William Perry, former defense secretary under Clinton, joined in by saying:
I am outraged at the deplorable behavior of our President and Defense Secretary Esper, threatening to use American military forces to suppress peaceful demonstrators exercising their constitutional rights.
Again, repeatedly we hear this “peaceful demonstrators” applied to these violent rioters.
Finally, on June 5th, Leon Panetta and Chuck Hagel, former defense secretaries for Barack Obama, joined 87 former defense officials in an open letter published in the Washington Post saying, “We are alarmed at how the President is betraying his oath by threatening to order members of the U.S. military to violate the rights of their fellow Americans.” Of course, President Trump has never threatened to order members of the military to violate anyone’s rights.
Invoke Article 88 of the Uniform Code of Military Justice
The declarations of these military officials appear calculated to undermine the President’s authority to quell domestic disturbances. By suggesting that invoking the Insurrection Act is illicit, and by downplaying widespread urban terror, these officials have placed their imprimatur on the violent criminal behavior. Article 88 of the Uniform Code of Military Justice (UCMJ) prohibits retired officers from using contemptuous words against the President of the United States. It is difficult to justify legally many of these officers’ comments. In many instances, the contemptuousness toward the President appears to violate criminal law.
Taken together, the coordinated release of scathing remarks by senior officials, coupled with publication of a letter advocating a military coup, suggests a deep sickness within the Pentagon and within our constitutional structure. To my knowledge, neither the Secretary of Defense nor the service chiefs have taken action against the widely publicized talk of military insurrection.

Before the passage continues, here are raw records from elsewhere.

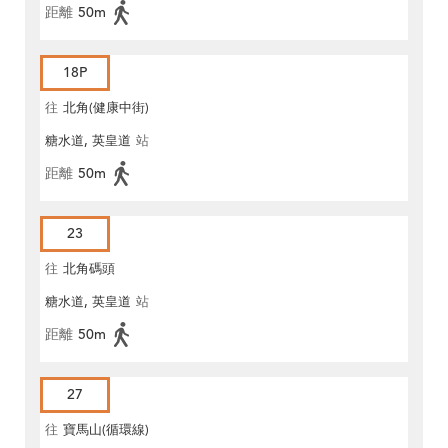
距離
50m
18P
往
北角(健康中街)
糖水道, 英皇道
站
距離
50m
23
往
北角碼頭
糖水道, 英皇道
站
距離
50m
27
往
寶馬山(循環線)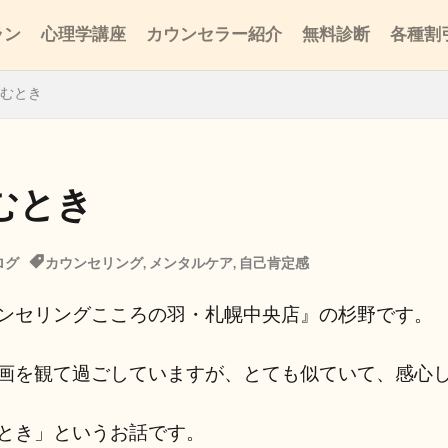
ラン
心理学講座
カウンセラー紹介
無料診断
各種割
むとき
むとき
ログ
カウンセリング
,
メンタルケア
,
自己肯定感
ンセリングこころの羽・札幌中央店』の杉野です。
画を観て過ごしていますが、とても似ていて、感心
とき」というお話です。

General Milley should refer the colonels’ letter to the Legal Counsel for the Joint Chiefs to determine whether its publication violates the UCMJ.
Beyond that, Secretary of Defense Mark Esper has an obligation to issue a grave warning against officers, both active and retired, who seek to overthrow the President of the United States using armed force. Those retired officers who have published contemptuous words against the President of the United States should be issued permanent letters of reprimand, cautioning against criminal violations of Article 88, UCMJ. They should be reminded that Article 88 applies to retired officers and that the law was enacted because undermining the authority of the commander-in-chief presents a clear and present danger to the survival of our Republic. The Department of Defense must act resolutely to restore public confidence. Americans deserve assurance that our nation will not be overthrown by a military cabal.